Wie berichtet hatte Habsburg in einer Rede zu seinem 65. Geburtstag die EU-Fraktion „Patrioten für Europa“, zu der auch die FPÖ gehört, scharf kritisiert. Sie seien die „fünfte Kolonne Moskaus“ und würden damit doppelten Hochverrat betreiben – „am eigenen Land und an Europa“.
Auch FPÖ-Nationalratspräsident Walter Rosenkranz hatte die Aussagen Habsburgs scharf zurückgewiesen: „Er liegt schlicht und ergreifend falsch.“
Unterdessen mischt sich auch der ehemalige FPÖ-Parteichef Heinz-Christian Strache in den Disput ein - und kritisiert seine ehemaligen Parteikollegen. In einem ausführlichen Posting auf X führt er aus, dass für ihn eine Mitgliedschaft eines Ordens, der in direkter Tradition des Hauses Habsburg stehe, „für einen national-freiheitlichen Grundsatzmenschen grundsätzlich nicht in Betracht kommt.“ Wer sich ernsthaft auf 1848 berufe, „kann sich nicht gleichzeitig in eine neohabsburgische Traditionslinie stellen, ohne die eigene weltanschauliche Grundlage preiszugeben“.
Es verwundere daher, dass „viele sogenannte Freiheitliche dort Mitglied geworden sind und jetzt austreten müssen. Aus diesem Grund habe ich bereits 2018 eine entsprechende Mitgliedsanfrage abgelehnt. Nicht aus persönlichen Motiven, sondern aus politischer Konsequenz.“
Tatsächlich traten damals viele FPÖ-Spitzenfunktionäre in den Orden ein. Etwa der frühere Vizekanzler Herbert Haupt oder Ex-Klubchef Johann Gudenus. Maßgeblich verantwortlich dafür war laut damaligen profil-Recherchen Helmut Günther, Sektionschef im Sozialministerium und bis 2015 Wiener FPÖ-Landtagsabgeordneter, der bis 2017 als „Kanzler“ an einer Schlüsselstelle des Ordens saß. Erst dann wandte sich Habsburg zunehmend gegen die blaue „Unterwanderung“ des Ordens.

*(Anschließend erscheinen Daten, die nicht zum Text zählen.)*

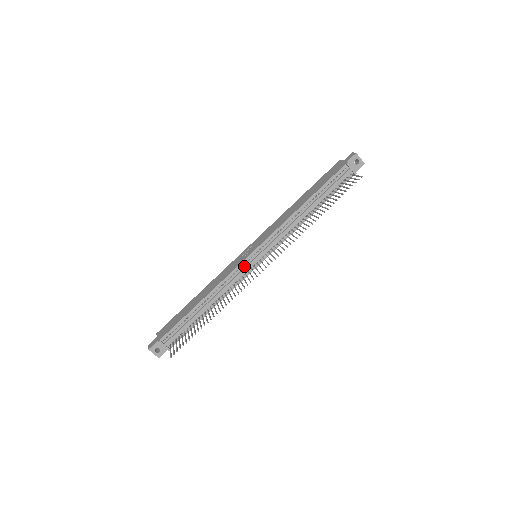
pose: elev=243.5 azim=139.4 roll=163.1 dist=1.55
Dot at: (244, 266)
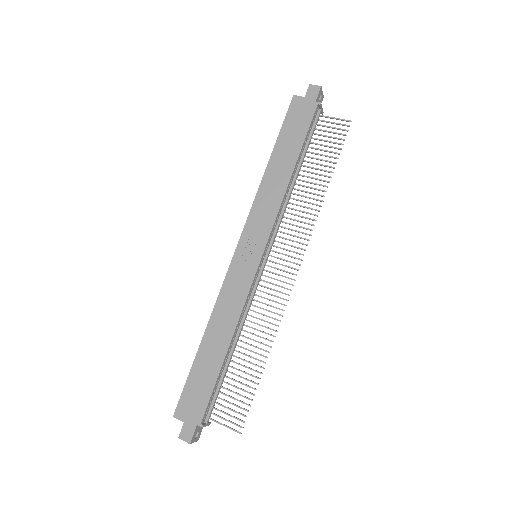
Dot at: (256, 277)
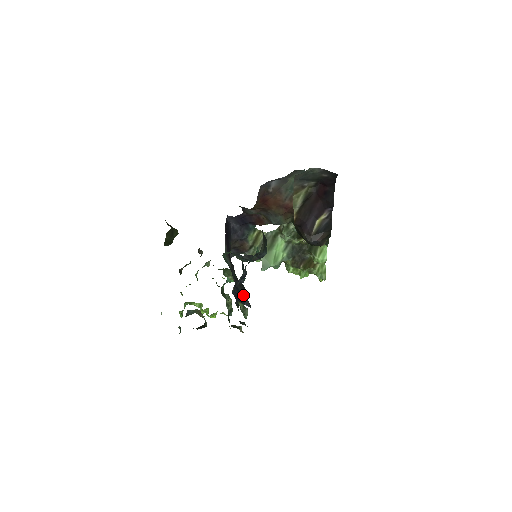
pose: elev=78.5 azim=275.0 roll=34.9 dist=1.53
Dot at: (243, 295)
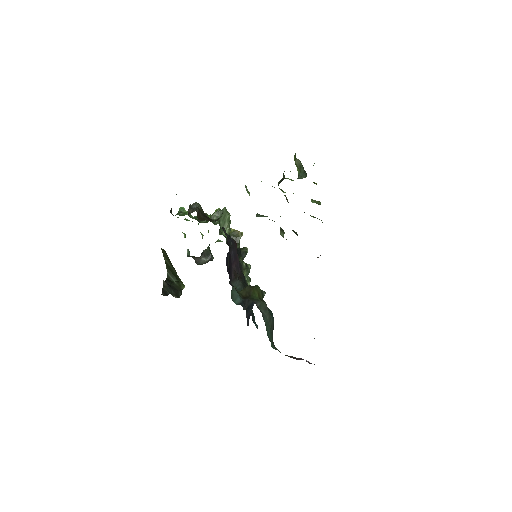
Dot at: (251, 302)
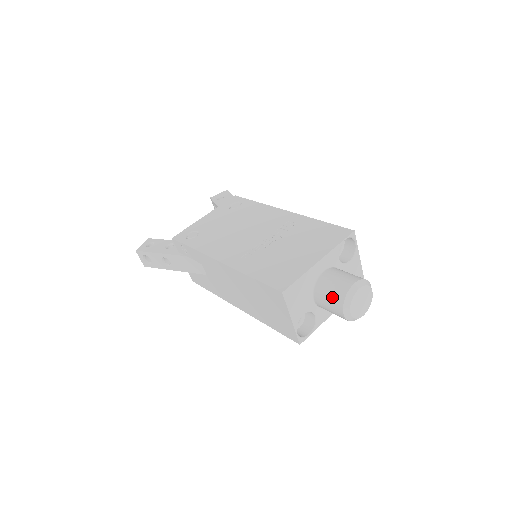
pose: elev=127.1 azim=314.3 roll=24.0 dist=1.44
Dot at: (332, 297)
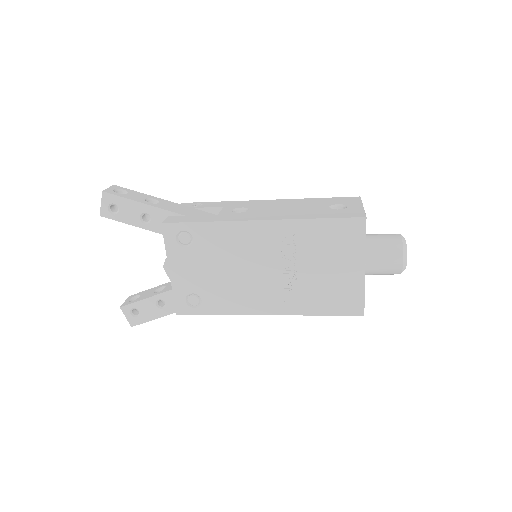
Dot at: occluded
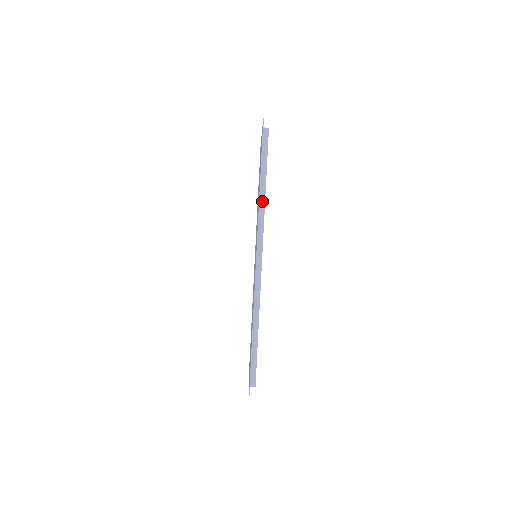
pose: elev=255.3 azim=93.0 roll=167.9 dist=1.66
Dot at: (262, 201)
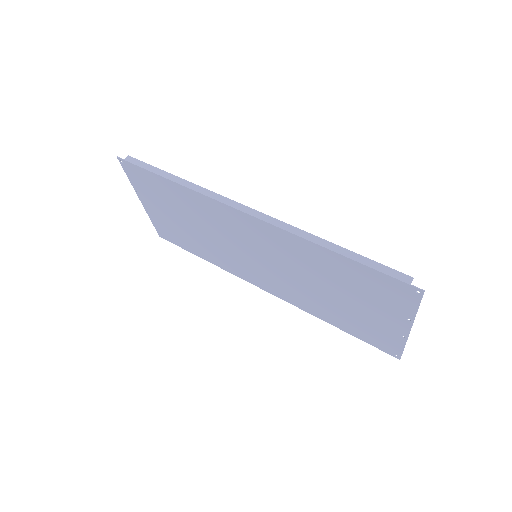
Dot at: (189, 185)
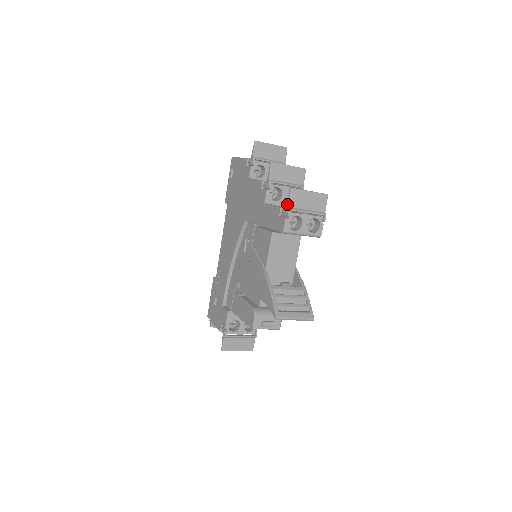
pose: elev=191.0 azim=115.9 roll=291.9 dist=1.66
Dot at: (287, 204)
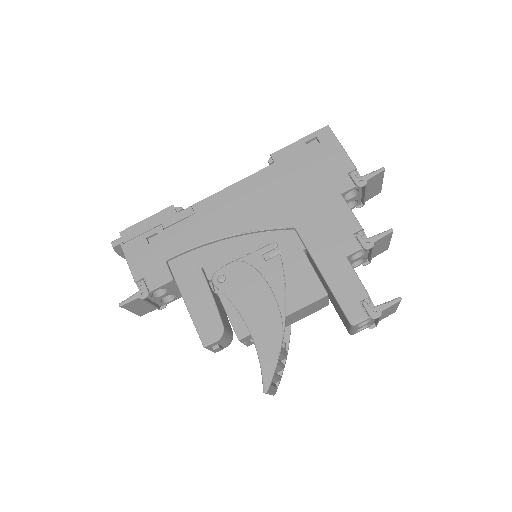
Dot at: (383, 307)
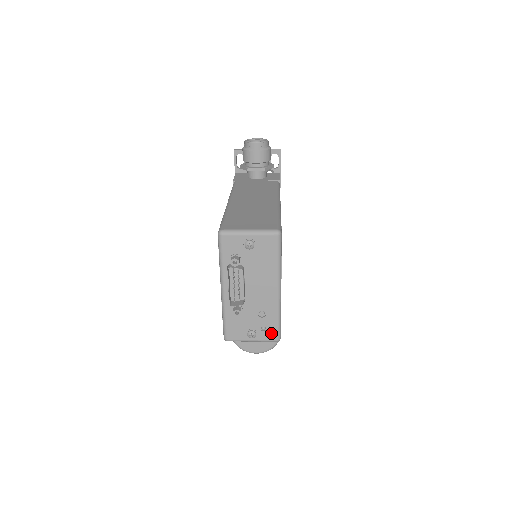
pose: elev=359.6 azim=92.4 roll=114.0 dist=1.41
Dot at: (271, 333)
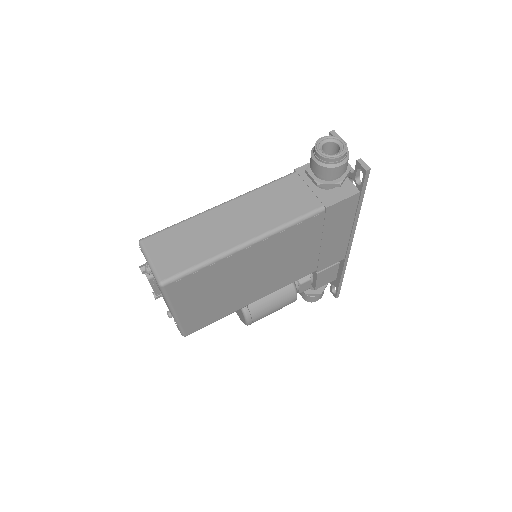
Dot at: occluded
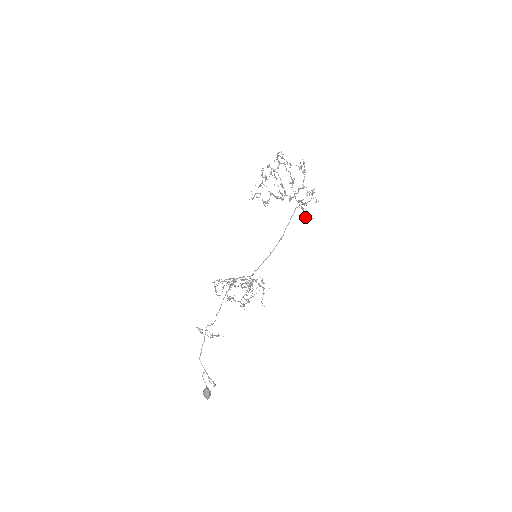
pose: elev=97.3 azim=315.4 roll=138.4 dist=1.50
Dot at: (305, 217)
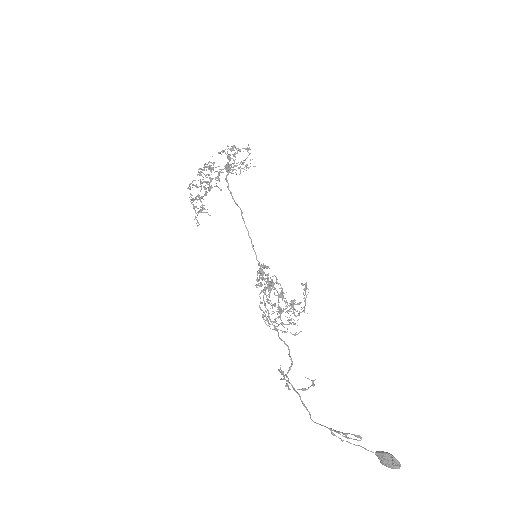
Dot at: (240, 171)
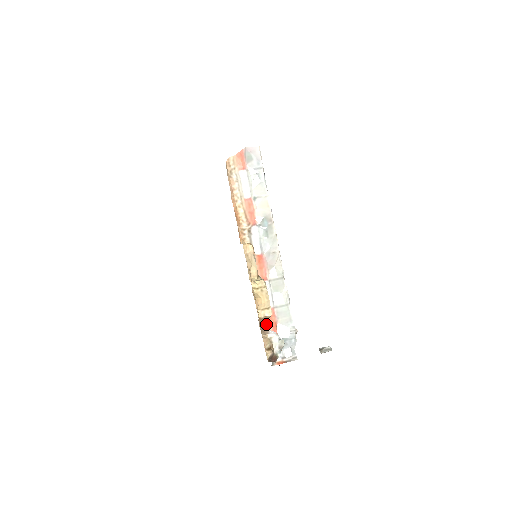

Andreas-Hofer-Bund verstimmt
Habsburg hat sich unterdessen für seine Kritik an der FPÖ einen Rüffel des ihm nahestehenden Andreas-Hofer-Bundes eingehandelt. „Es ist ein Novum in der über 100-jährigen Geschichte des AHBT, dass öffentliche Kritik an einem Mitglied des österreichischen Kaiser- und Tiroler Fürstenhauses geäußert wird“, teilte Vereins-Obmann Alois Wechselberger am Dienstag in einer Aussendung mit. „Umso größer ist die Irritation“ über die jüngsten Aussagen „von Karl von Österreich“.
„Unabhängig davon, wie man zur FPÖ stehen mag, erscheint es ungeschickt, dass sich gerade ein Mitglied des Hauses Habsburg öffentlich parteipolitisch positioniert und eine demokratisch gewählte Partei angreift“, so Wechselberger. Er bot seinen Verein als Vermittler an, brach aber zugleich inhaltlich eine Lanze für die FPÖ. Was Südtirol und die österreichischen Volksgruppen betreffe, setze sich diese besonders „klar und konsequent für deren Interessen“ ein. „Vaterlandsliebe, EU-Kritik sowie die neutrale Haltung der FPÖ im Ukraine-Konflikt sind weder mit Nationalismus noch mit Europafeindlichkeit oder einer Nähe zu Russland gleichzusetzen“, betont Wechselberger.